Frogmore is a Grade II listed two-storey, stucco-faced house sitting in the north of the Frogmore Estate at Windsor.

Frogmore Cottage

The Duke and Duchess of Sussex have been asked to “vacate” Frogmore Cottage.

It is a Grade II listed two-storey, stucco-faced house sitting in the north of the Frogmore Estate on the Windsor Estate.

The estate is the site of Frogmore House, a beautiful 17th century manor which has been a royal residence since 1792, which was where Harry and Meghan had their evening reception after their wedding in May 2018.

Owned by the Crown Estate, it was a gift from Harry’s grandmother, the late Queen, and had been the couple’s UK home.

Duke and Duchess of Sussex Netflix documentary
The Duke and Duchess of Sussex (Joe Giddens/PA)

The house was built from 1680 to 1684 by Charles II’s architect, Hugh May, on the estates of Great and Little Frogmore, which were bought by Henry VIII in the 16th century and let to various tenants.

The name comes from the high number of frogs which live in the low-lying marshy area, which is set within a long sweeping curve of the River Thames.

The lease passed through many hands until 1792 when Queen Charlotte, wife of George III, purchased it to use the house as a country retreat for her and her daughters.

It later became the home of the Duchess of Kent, Queen Victoria’s mother, who is laid to rest in a mausoleum in the grounds.

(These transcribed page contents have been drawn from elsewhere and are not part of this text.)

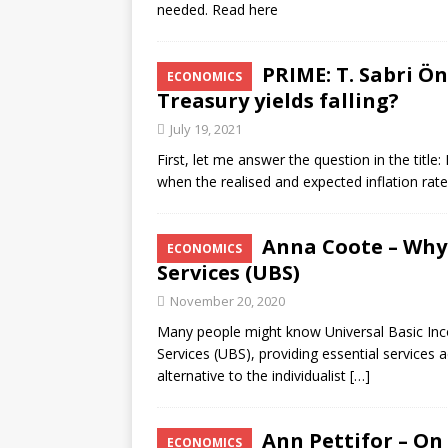
needed. Read here
PRIME: T. Sabri Ö
ECONOMICS
Treasury yields falling?
July 19, 2021
First, let me answer the question in the titl
when the realised and expected inflation rate
Anna Coote – Why 
ECONOMICS
Services (UBS)
November 20, 2020
Many people might know Universal Basic Inco
Services (UBS), providing essential services ac
alternative to the individualist
[…]
Ann Pettifor – On
ECONOMICS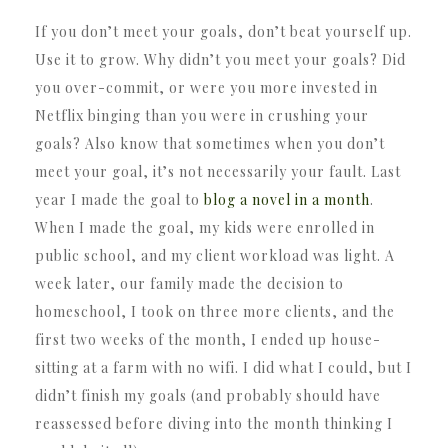
If you don’t meet your goals, don’t beat yourself up.
Use it to grow. Why didn’t you meet your goals? Did
you over-commit, or were you more invested in
Netflix binging than you were in crushing your
goals? Also know that sometimes when you don’t
meet your goal, it’s not necessarily your fault. Last
year I made the goal to
blog a novel in a month
.
When I made the goal, my kids were enrolled in
public school, and my client workload was light. A
week later, our family made the decision to
homeschool, I took on three more clients, and the
first two weeks of the month, I ended up house-
sitting at a farm with no wifi. I did what I could, but I
didn’t finish my goals (and probably should have
reassessed before diving into the month thinking I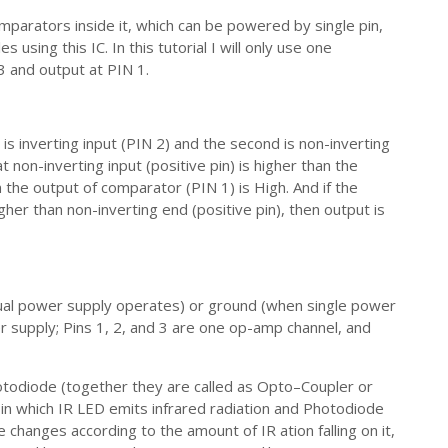
arators inside it, which can be powered by single pin,
using this IC. In this tutorial I will only use one
3 and output at PIN 1.
s inverting input (PIN 2) and the second is non-inverting
 non-inverting input (positive pin) is higher than the
n the output of comparator (PIN 1) is High. And if the
igher than non-inverting end (positive pin), then output is
ual power supply operates) or ground (when single power
r supply; Pins 1, 2, and 3 are one op-amp channel, and
otodiode (together they are called as Opto–Coupler or
in which IR LED emits infrared radiation and Photodiode
 changes according to the amount of IR ation falling on it,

Frogmore House was repaired, restored and redecorated in the 1980s, revealing lost early 18th-century wall paintings by Louis Laguerre illustrating scenes from Virgil’s Aeneid.

The Duchess of Kent’s lilac-coloured sitting room is recreated as accurately as possible from how it appears in old photographs from 1861.

There is also the Britannia Room where, following the decommissioning of the Royal Yacht in 1997, the Duke of Edinburgh arranged a selection of items to reflect the interior of the much-loved vessel.

The winding lakes, wooded mounds, glades, walks and bridges around the Grade I listed building were laid out in the 1790s, and include a summerhouse designed as a Gothic ruin.

The grounds include the Mausoleum of Queen Victoria and Prince Albert and the Royal Burial Ground where Harry’s great great uncle, the abdicated King Edward VIII, is buried with his wife, Wallis Simpson, later Duchess of Windsor.

In 2019, royal accounts revealed that Meghan and Harry paid £2.4 million to cover the refurbishment and rental of Frogmore Cottage.

The couple faced a public backlash when the cost of refurbishing the home initially fell to the taxpayer.

The bill included structural work, rewiring and flooring, among other costs.

A spokesperson for the couple said: “We can confirm the Duke and Duchess of Sussex have been requested to vacate their residence at Frogmore Cottage.”